Twenty-nine years ago, with the Holy Spirit as my Guide, I entered at the portico of Genesis, walked down the corridor of the Old Testament art galleries, where pictures of Noah, Abraham, Moses, Joseph, Isaac, Jacob, and Daniel hung on the wall. I passed into the music room of Psalms where the Spirit sweeps the keyboard of nature until it seems that every reed and pipe in God’s great organ responds to the harp of David, the sweet singer of Israel.

I entered the chamber of Ecclesiastes, where the voice of the preacher is heard, and into the conservatory of Sharon and the Lily of the Valley where sweet spices filled and perfumed my life.

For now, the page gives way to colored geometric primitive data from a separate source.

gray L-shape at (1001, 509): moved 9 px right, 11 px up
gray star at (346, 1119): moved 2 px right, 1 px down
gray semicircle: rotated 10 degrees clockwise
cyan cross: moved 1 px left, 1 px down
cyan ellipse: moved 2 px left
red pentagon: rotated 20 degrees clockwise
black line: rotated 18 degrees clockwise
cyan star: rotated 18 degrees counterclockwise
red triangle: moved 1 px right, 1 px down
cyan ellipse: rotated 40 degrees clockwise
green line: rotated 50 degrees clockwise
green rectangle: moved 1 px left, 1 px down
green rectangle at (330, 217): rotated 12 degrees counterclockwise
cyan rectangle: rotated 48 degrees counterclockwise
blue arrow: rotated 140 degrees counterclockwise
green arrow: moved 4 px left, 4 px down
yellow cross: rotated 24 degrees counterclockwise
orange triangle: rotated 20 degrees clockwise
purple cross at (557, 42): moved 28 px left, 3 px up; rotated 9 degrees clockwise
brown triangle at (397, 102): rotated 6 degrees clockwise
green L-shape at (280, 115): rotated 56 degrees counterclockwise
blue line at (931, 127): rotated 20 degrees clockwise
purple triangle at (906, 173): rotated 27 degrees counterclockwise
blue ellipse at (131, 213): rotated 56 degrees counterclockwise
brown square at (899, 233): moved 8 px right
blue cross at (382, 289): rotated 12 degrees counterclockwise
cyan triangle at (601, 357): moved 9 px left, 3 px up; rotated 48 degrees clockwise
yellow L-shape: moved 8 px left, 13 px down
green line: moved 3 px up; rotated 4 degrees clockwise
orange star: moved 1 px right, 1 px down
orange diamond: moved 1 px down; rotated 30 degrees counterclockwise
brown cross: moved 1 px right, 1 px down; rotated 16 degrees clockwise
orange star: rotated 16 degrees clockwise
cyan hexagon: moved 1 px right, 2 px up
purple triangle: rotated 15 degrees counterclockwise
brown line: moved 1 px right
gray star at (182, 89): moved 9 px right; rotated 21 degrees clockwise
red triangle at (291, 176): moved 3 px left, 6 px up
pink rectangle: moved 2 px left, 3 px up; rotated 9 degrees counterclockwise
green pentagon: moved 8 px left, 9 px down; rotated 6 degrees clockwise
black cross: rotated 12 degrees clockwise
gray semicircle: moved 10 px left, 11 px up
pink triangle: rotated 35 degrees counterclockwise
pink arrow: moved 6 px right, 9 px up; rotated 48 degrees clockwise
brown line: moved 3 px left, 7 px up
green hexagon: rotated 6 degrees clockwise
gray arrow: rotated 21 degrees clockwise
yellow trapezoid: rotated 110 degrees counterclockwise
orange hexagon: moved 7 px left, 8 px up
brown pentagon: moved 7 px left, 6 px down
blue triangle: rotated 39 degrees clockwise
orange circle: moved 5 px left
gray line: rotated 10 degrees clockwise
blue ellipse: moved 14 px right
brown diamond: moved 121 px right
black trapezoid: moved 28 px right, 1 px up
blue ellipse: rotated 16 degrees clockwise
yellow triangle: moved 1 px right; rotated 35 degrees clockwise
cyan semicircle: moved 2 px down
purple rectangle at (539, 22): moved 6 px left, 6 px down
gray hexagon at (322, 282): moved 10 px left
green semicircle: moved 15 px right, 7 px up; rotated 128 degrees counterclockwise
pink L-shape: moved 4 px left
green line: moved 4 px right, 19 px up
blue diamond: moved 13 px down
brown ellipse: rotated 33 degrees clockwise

I entered the business office of Proverbs and on into the observatory of the prophets where I saw telescopes of various sizes pointing to far off events, concentrating on the bright and morning Star which was to rise above the moonlit hills of Judea for our salvation and redemption.

I entered the audience room of the King of Kings, catching a vision written by Matthew, Mark, Luke, and John. Thence into the correspondence room with Paul, Peter, James, and John writing the Epistles.

I stepped into the throne room of Revelation where tower the glittering peaks, where sits the King of Kings upon His throne of glory with the healing of the nations in His hand, and I cried out:

All hail the power of Jesus’ name!
Let angels’ prostrate fall;
Bring forth the royal diadem
And crown Him Lord of all.

Well, thank you for digging into an interesting slice of American church history with me.